Second, you'll need to determine who gets what when you pass away, as a key part of estate planning is choosing your beneficiaries. You may be straight forward and just want everything to pass to your spouse or children, but some situations are different, such as with blended families or if you do not have next-of-kin.
Third, create your list of all of your financial accounts, even if they are jointly owned. This information will prove critical to whoever handles your finances should the need arise, especially if you have hard-to-find accounts.
Fourth, if you have previously listed beneficiaries in an estate plan, make sure to review them to ensure they are still relevant and up to date. If an insurance-policy designation names a deceased person, for example, that policy has to go through probate, costing your estate money.
Fifth, locate your property deeds. Many times, estate plans transfer ownership of property to another person or into a trust, and copies of the deeds will allow that process to go faster.
Sixth, and one that most people don't like to think about, you have to consider funeral arrangements.

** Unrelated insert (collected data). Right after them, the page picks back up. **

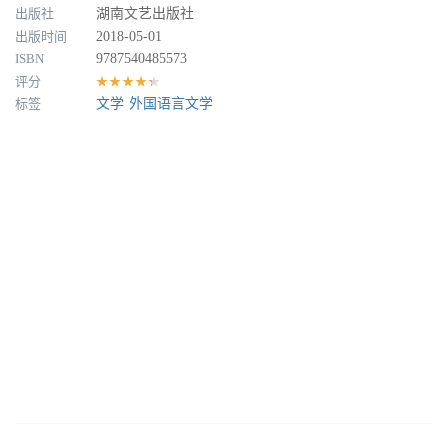
出版社
湖南文艺出版社
出版时间
2018-05-01
ISBN
9787540485573
评分
★★★★★
标签
文学
外国语言文学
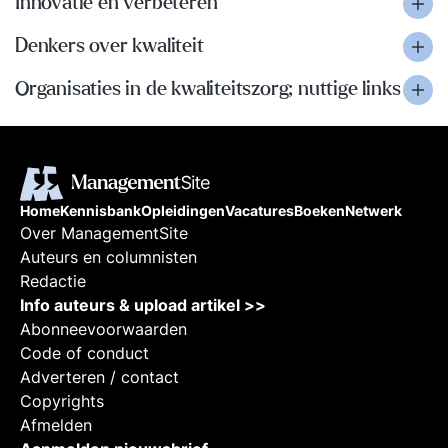
Innovatie en verbeteren
Denkers over kwaliteit
Organisaties in de kwaliteitszorg; nuttige links
Home
Kennisbank
Opleidingen
Vacatures
Boeken
Netwerk
Over ManagementSite
Auteurs en columnisten
Redactie
Info auteurs & upload artikel >>
Abonneevoorwaarden
Code of conduct
Adverteren / contact
Copyrights
Afmelden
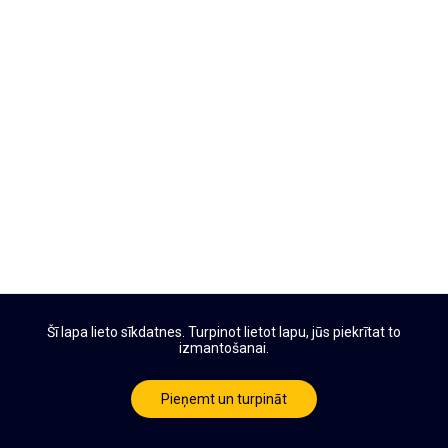
Šī lapa lieto sīkdatnes. Turpinot lietot lapu, jūs piekrītat to
izmantošanai.
Pieņemt un turpināt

Trust me, as hard as this can be, it will make a world of difference to your loved ones if something happens to you. There are even pre-paid funeral plans you can discuss with the funeral director and other ways to ease this future burden.
Seventh, find an experienced estate planning attorney local to you, someone who knows the law and can assist you in making the best decisions for you and your estate. Remember, if you own property in more than one state, you need to find a lawyer in those other states to help you with the planning around those properties. Your local attorney may be able to give you a referral.
Eighth, and one of the last steps in the process, you sign your estate planning documents, typically multiple copies of each one other than your Last Will and Testament and Trusts. This ensures copies for everyone who may need them later on.
Ninth, and such an important part to remember: store your signed documents somewhere safe and accessible to your loved ones should they need them for whatever reason.
Last, but essential to the process, is talking to your family about your decisions and to tell them exactly what you want to happen if you are incapacitated or pass away. If you find this to be too difficult to do face-to-face, writing a letter that can be read when the time comes can be another option.